== 提供的摘录
题目要求这个式子:
\(\frac{1}{n(n-1)}\sum_{i=1}^n\sum_{j=1}^n\varphi(a_i*a_j)*dist(i,j)\)
其中\(a_i\)是\(1\)到\(n\)的一个排列
首先一个结论是:
\(\varphi(i*j)=\frac{\varphi(i)*\varphi(j)*gcd(i,j)}{\varphi(gcd(i,j))}\)
按照套路枚举gcd提出来:
\(\sum_{d=1}^n\frac{d}{\varphi(d)}\sum_{i=1}^n\sum_{j=1}^n[gcd(a_i,a_j)==d]\varphi(a_i)\varphi(a_j)*dist(i,j)\)
根据反演的式子:
\(F(d)=\sum_{d|n}f(d)\)
\(f(n)=\sum_{d|n}\mu(d)F(\lfloor\frac{n}{d}\rfloor)\)
====
◆ **任务 1**
把下面记录中的各行整理成编号列表，空行不算，图片行也不要放进答案。
== 所给数据
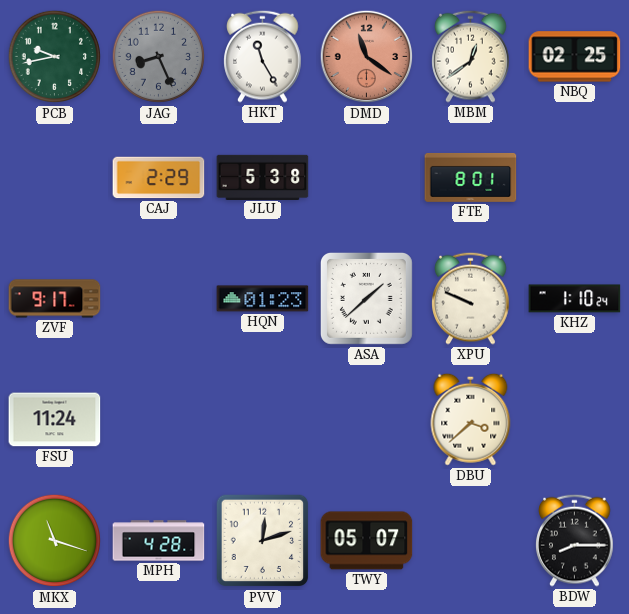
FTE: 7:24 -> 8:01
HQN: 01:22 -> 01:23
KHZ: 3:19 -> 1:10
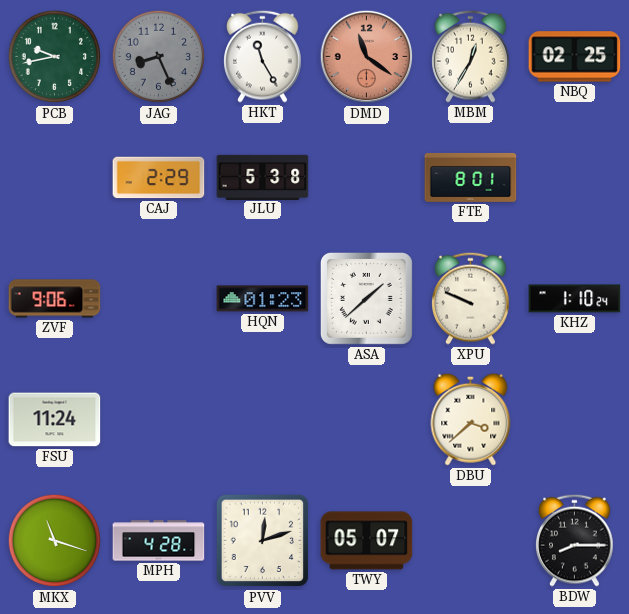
MBM: 12:39 -> 12:35
ZVF: 9:17 -> 9:06
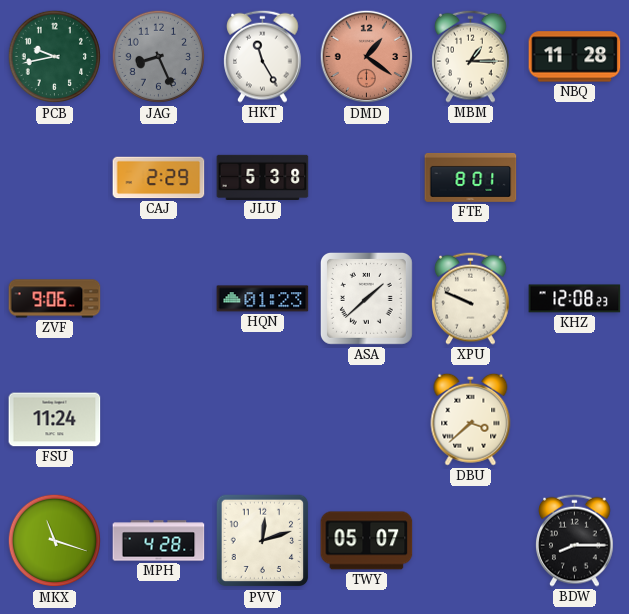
DMD: 11:21 -> 1:21
MBM: 12:35 -> 1:15
NBQ: 02:25 -> 11:28
KHZ: 1:10 -> 12:08
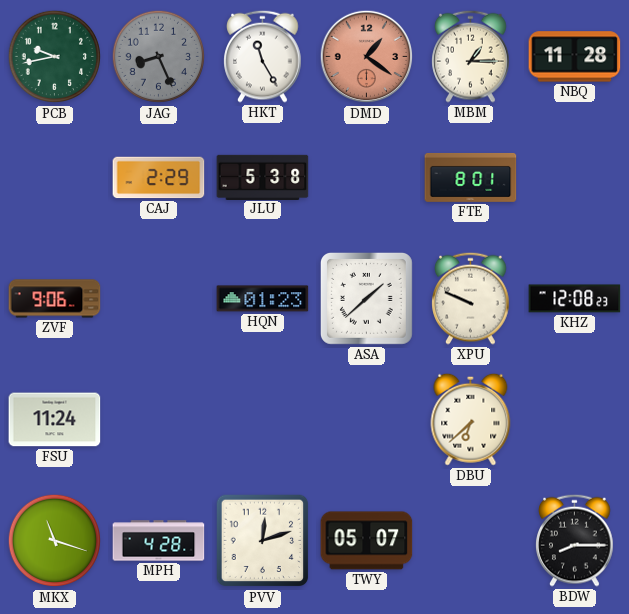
DBU: 3:38 -> 6:38
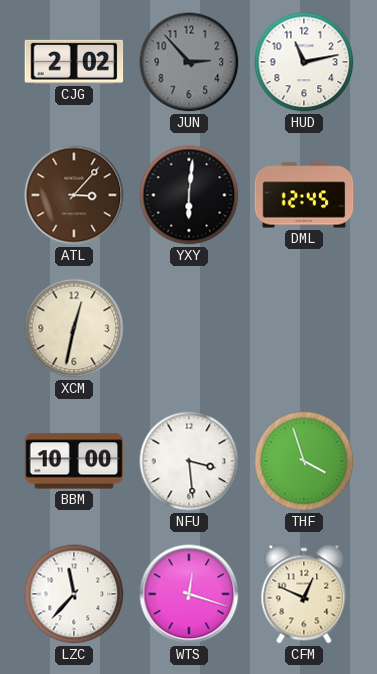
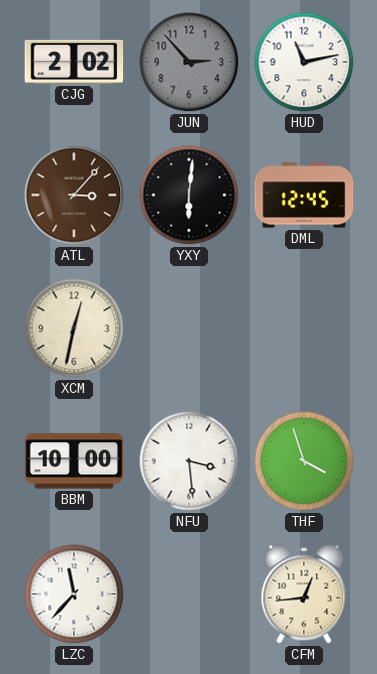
WTS: 12:18 -> none
CFM: 12:49 -> 12:44
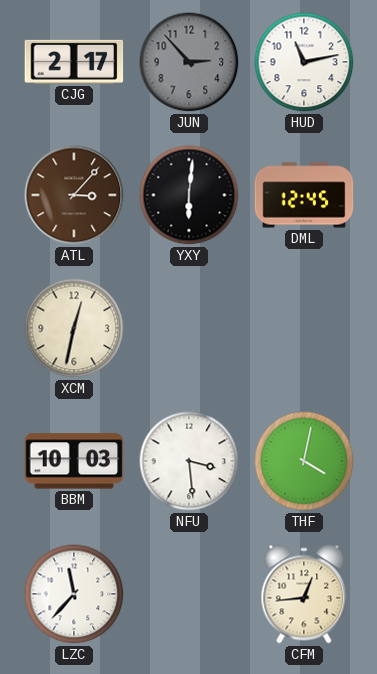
CJG: 2:02 -> 2:17
BBM: 10:00 -> 10:03
THF: 3:57 -> 4:02
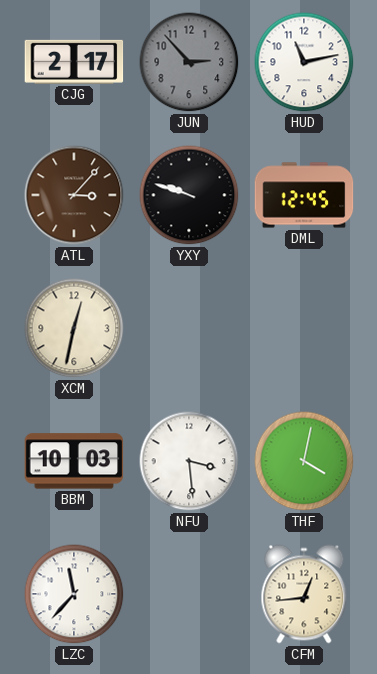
YXY: 6:01 -> 9:48
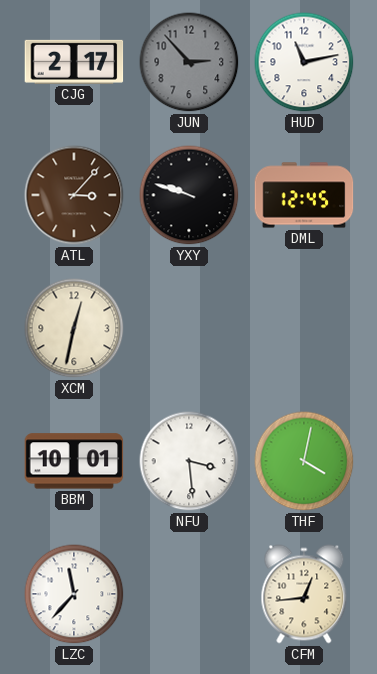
BBM: 10:03 -> 10:01
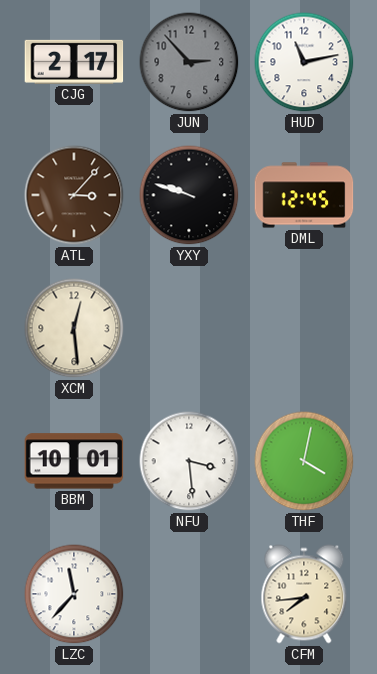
XCM: 12:32 -> 12:29
CFM: 12:44 -> 7:44
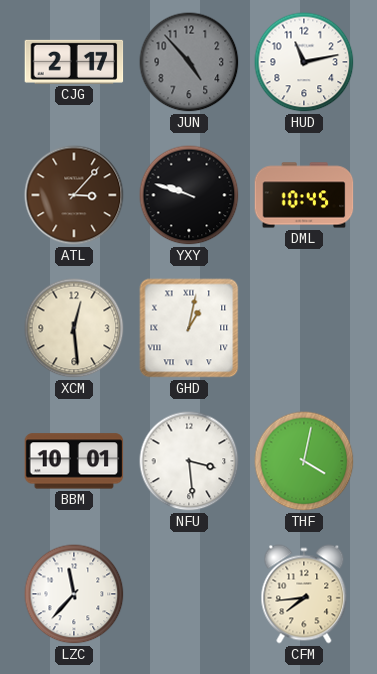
JUN: 2:53 -> 4:53
DML: 12:45 -> 10:45
GHD: none -> 1:02
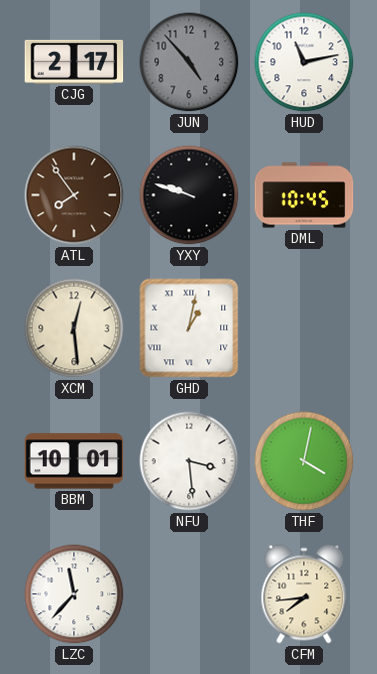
ATL: 3:07 -> 7:54
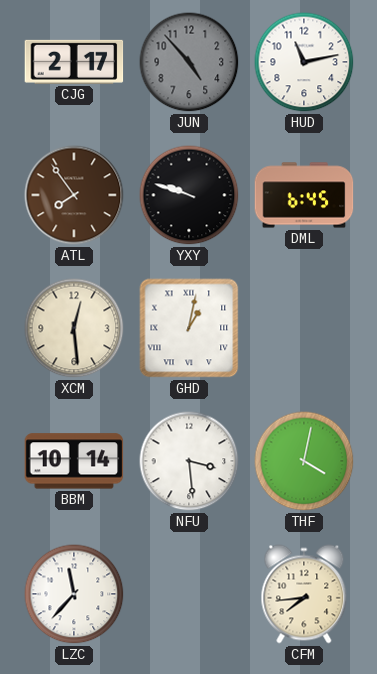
DML: 10:45 -> 6:45
BBM: 10:01 -> 10:14
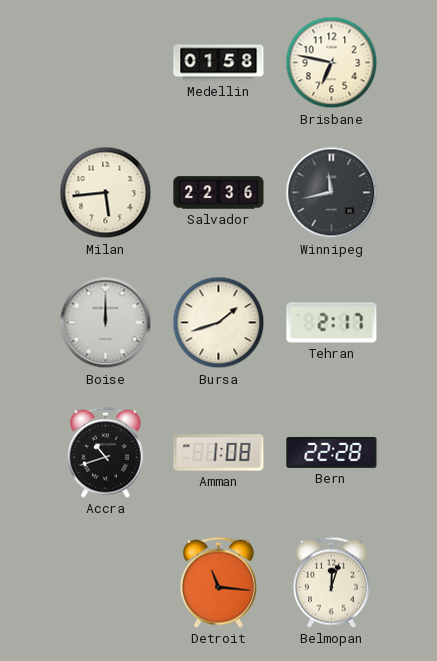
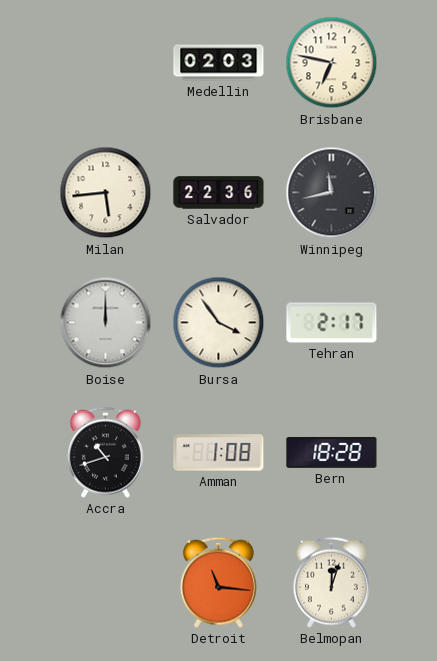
Medellin: 01:58 -> 02:03
Bursa: 1:42 -> 3:54
Bern: 22:28 -> 18:28
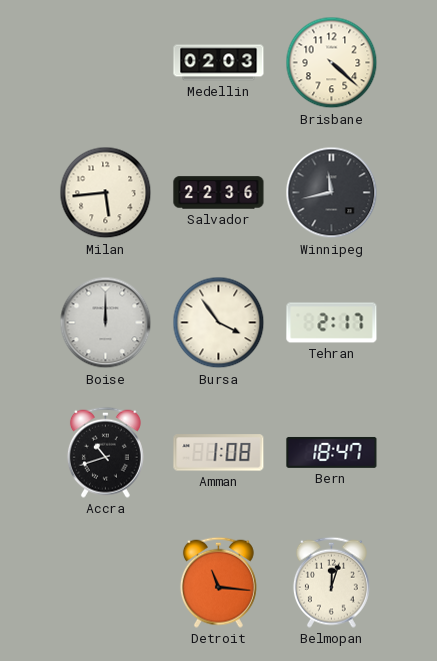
Brisbane: 6:47 -> 4:22
Bern: 18:28 -> 18:47
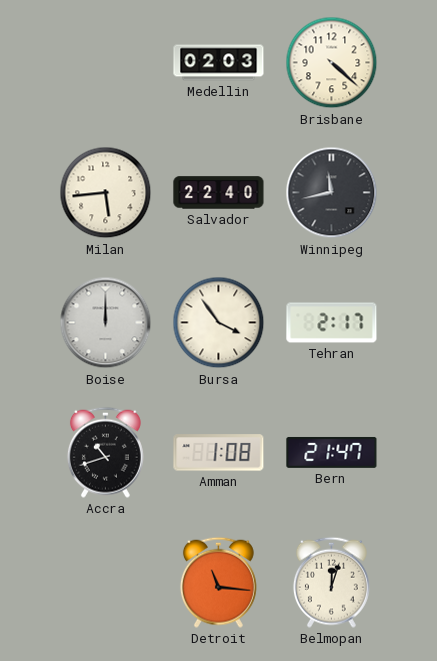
Salvador: 22:36 -> 22:40
Bern: 18:47 -> 21:47
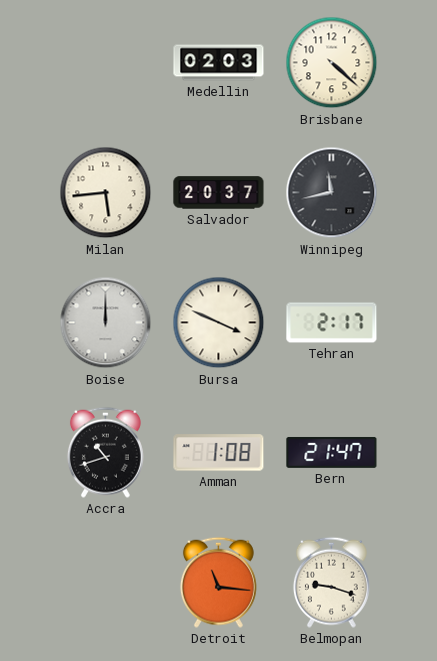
Salvador: 22:40 -> 20:37
Bursa: 3:54 -> 3:49
Belmopan: 12:03 -> 9:18
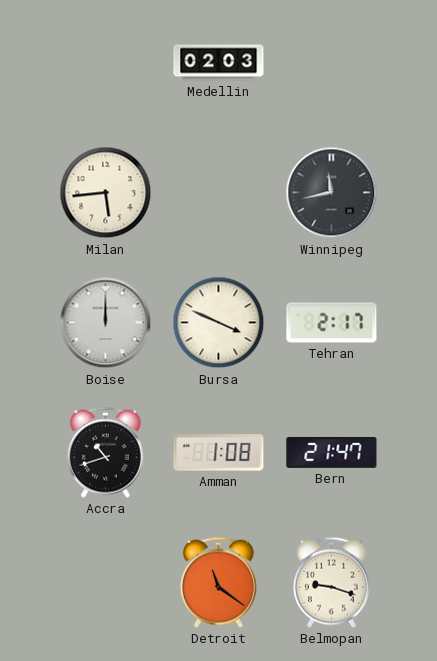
Brisbane: 4:22 -> none
Salvador: 20:37 -> none
Detroit: 11:16 -> 11:21
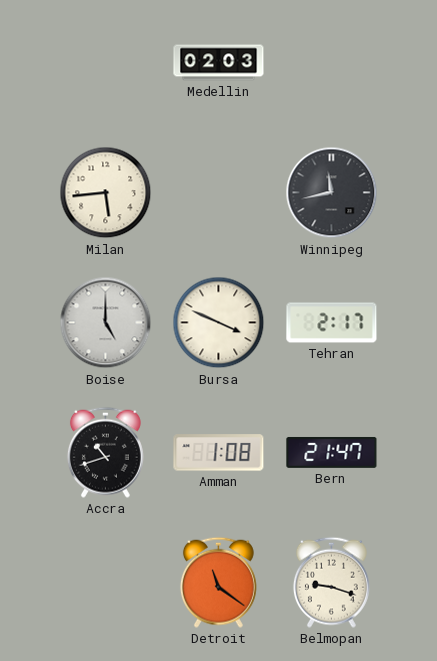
Boise: 12:00 -> 5:00
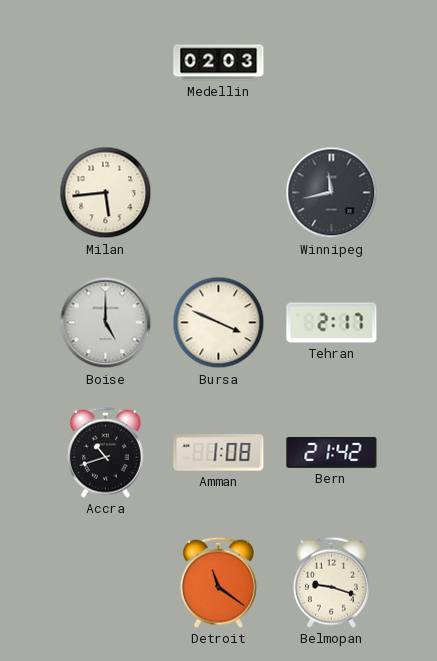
Bern: 21:47 -> 21:42
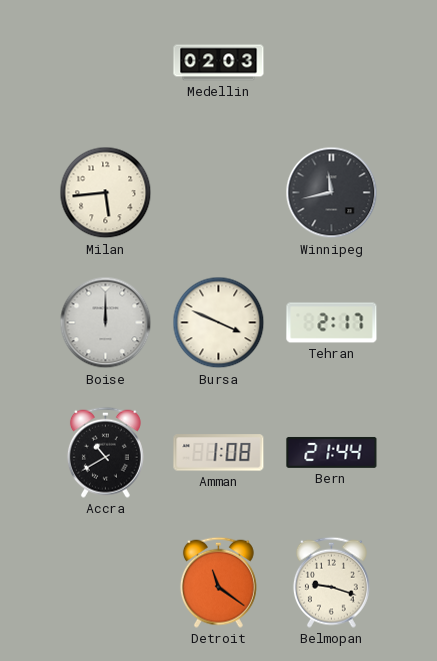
====
◆ **任务 2**
从上面那段欧拉函数求和推导的最后一句之后接着往下写。

◆ **书面回答 1**
1. FTE: 7:24 -> 8:01
2. HQN: 01:22 -> 01:23
3. KHZ: 3:19 -> 1:10
4. MBM: 12:39 -> 12:35
5. ZVF: 9:17 -> 9:06
6. DMD: 11:21 -> 1:21
7. MBM: 12:35 -> 1:15
8. NBQ: 02:25 -> 11:28
9. KHZ: 1:10 -> 12:08
10. DBU: 3:38 -> 6:38
11. WTS: 12:18 -> none
12. CFM: 12:49 -> 12:44
13. CJG: 2:02 -> 2:17
14. BBM: 10:00 -> 10:03
15. THF: 3:57 -> 4:02
16. YXY: 6:01 -> 9:48
17. BBM: 10:03 -> 10:01
18. XCM: 12:32 -> 12:29
19. CFM: 12:44 -> 7:44
20. JUN: 2:53 -> 4:53
21. DML: 12:45 -> 10:45
22. GHD: none -> 1:02
23. ATL: 3:07 -> 7:54
24. DML: 10:45 -> 6:45
25. BBM: 10:01 -> 10:14
26. Medellin: 01:58 -> 02:03
27. Bursa: 1:42 -> 3:54
28. Bern: 22:28 -> 18:28
29. Brisbane: 6:47 -> 4:22
30. Bern: 18:28 -> 18:47
31. Salvador: 22:36 -> 22:40
32. Bern: 18:47 -> 21:47
33. Salvador: 22:40 -> 20:37
34. Bursa: 3:54 -> 3:49
35. Belmopan: 12:03 -> 9:18
36. Brisbane: 4:22 -> none
37. Salvador: 20:37 -> none
38. Detroit: 11:16 -> 11:21
39. Boise: 12:00 -> 5:00
40. Bern: 21:47 -> 21:42

◆ **书面回答 2**
于是反演后面的式子:
\(\sum_{d=1}^n\frac{d}{\varphi(d)}\sum_{k=1}^n\mu(k)\sum_{kd|a_i}\sum_{kd|a_j}\varphi(a_i)\varphi(a_j)*dist(i,j)\)
枚举\(kd=T\):
\(\sum_{T=1}^n\sum_{d|T}\frac{d\mu(\frac{T}{d})}{\varphi(d)}\sum_{T|a_i}\sum_{T|a_j}\varphi(a_i)\varphi(a_j)*dist(i,j)\)
对于后面的,把权值为\(T\)的倍数的点提取出来建立虚树跑树形dp。
发现一共\(O(nlogn)\)个点,于是时间复杂度是\(O(nlog^2n)\)